#### Input material
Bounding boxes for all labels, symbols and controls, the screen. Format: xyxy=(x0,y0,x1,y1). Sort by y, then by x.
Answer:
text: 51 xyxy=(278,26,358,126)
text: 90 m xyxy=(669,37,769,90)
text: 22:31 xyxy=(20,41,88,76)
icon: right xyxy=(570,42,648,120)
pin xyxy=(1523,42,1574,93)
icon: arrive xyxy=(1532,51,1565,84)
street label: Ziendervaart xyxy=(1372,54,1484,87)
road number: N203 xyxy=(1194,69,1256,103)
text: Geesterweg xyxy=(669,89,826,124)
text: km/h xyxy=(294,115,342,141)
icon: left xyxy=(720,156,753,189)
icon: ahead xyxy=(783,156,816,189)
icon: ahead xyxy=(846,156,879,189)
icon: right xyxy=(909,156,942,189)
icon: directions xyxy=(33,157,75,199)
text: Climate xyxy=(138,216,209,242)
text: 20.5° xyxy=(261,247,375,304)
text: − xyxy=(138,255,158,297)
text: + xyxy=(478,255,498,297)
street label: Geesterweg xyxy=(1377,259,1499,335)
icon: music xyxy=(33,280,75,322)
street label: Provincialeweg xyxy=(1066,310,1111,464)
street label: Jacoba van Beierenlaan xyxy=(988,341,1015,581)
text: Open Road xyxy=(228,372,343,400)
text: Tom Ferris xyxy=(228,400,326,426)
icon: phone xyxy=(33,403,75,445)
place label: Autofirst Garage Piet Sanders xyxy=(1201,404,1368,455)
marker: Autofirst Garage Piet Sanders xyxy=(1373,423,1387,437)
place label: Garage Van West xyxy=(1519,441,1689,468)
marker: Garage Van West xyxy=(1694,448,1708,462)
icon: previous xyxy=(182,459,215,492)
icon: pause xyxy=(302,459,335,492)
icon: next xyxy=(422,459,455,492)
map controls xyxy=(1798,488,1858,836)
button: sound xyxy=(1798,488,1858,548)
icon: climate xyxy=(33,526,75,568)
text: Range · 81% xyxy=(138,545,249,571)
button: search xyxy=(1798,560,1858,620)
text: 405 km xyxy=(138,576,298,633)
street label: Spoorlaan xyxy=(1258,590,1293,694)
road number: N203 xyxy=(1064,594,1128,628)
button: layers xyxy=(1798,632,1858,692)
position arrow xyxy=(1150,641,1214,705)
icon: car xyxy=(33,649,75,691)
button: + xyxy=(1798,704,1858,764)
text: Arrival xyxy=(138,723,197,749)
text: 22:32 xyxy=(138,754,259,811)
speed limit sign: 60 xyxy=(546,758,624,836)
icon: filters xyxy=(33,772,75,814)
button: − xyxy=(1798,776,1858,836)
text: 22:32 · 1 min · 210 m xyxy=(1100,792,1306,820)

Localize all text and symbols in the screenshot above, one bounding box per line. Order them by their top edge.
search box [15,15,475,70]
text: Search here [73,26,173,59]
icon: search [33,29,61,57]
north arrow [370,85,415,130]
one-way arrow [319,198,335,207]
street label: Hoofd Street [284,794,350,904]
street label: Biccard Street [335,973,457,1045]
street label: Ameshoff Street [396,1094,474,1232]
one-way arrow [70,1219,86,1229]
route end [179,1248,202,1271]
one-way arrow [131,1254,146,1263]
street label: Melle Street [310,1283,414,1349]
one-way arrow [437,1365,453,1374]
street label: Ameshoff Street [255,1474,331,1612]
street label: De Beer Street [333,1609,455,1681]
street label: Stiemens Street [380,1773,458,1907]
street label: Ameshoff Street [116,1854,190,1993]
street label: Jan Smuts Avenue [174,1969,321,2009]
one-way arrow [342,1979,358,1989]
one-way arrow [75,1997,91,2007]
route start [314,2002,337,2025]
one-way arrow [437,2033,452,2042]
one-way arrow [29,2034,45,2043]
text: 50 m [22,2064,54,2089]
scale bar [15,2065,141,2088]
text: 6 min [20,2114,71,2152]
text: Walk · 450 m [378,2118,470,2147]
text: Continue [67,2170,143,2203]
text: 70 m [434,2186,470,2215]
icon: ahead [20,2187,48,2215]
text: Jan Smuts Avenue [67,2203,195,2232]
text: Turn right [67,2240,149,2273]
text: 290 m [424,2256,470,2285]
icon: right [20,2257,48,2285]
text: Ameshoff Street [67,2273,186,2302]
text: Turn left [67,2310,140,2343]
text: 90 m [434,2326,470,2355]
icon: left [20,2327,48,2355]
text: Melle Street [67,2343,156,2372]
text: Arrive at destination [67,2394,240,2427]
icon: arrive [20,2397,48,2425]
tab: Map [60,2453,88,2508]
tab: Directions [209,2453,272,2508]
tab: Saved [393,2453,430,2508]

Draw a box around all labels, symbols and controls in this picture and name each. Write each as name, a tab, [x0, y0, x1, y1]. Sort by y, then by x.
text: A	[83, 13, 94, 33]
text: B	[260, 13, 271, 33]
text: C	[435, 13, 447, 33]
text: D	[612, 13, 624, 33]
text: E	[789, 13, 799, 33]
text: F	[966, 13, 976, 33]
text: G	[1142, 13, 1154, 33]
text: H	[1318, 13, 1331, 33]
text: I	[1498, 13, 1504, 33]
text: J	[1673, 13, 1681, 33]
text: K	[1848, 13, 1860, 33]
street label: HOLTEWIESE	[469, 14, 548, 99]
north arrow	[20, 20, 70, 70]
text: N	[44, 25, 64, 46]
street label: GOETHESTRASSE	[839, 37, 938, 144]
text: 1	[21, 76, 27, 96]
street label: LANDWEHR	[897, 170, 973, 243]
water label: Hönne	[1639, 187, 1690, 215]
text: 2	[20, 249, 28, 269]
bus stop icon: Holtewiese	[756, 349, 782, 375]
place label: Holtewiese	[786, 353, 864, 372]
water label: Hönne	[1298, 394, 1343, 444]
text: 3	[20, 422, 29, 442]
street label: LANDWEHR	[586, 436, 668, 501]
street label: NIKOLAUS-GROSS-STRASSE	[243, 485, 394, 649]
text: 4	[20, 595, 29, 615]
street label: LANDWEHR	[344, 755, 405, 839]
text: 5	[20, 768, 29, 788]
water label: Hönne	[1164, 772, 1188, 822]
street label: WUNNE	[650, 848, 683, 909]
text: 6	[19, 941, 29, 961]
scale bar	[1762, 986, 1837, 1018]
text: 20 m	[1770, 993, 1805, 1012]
########
What to work on: Which of the lines in the material above contain "West"? Copy each one out.

Output of the task:
place label: Garage Van West xyxy=(1519,441,1689,468)
marker: Garage Van West xyxy=(1694,448,1708,462)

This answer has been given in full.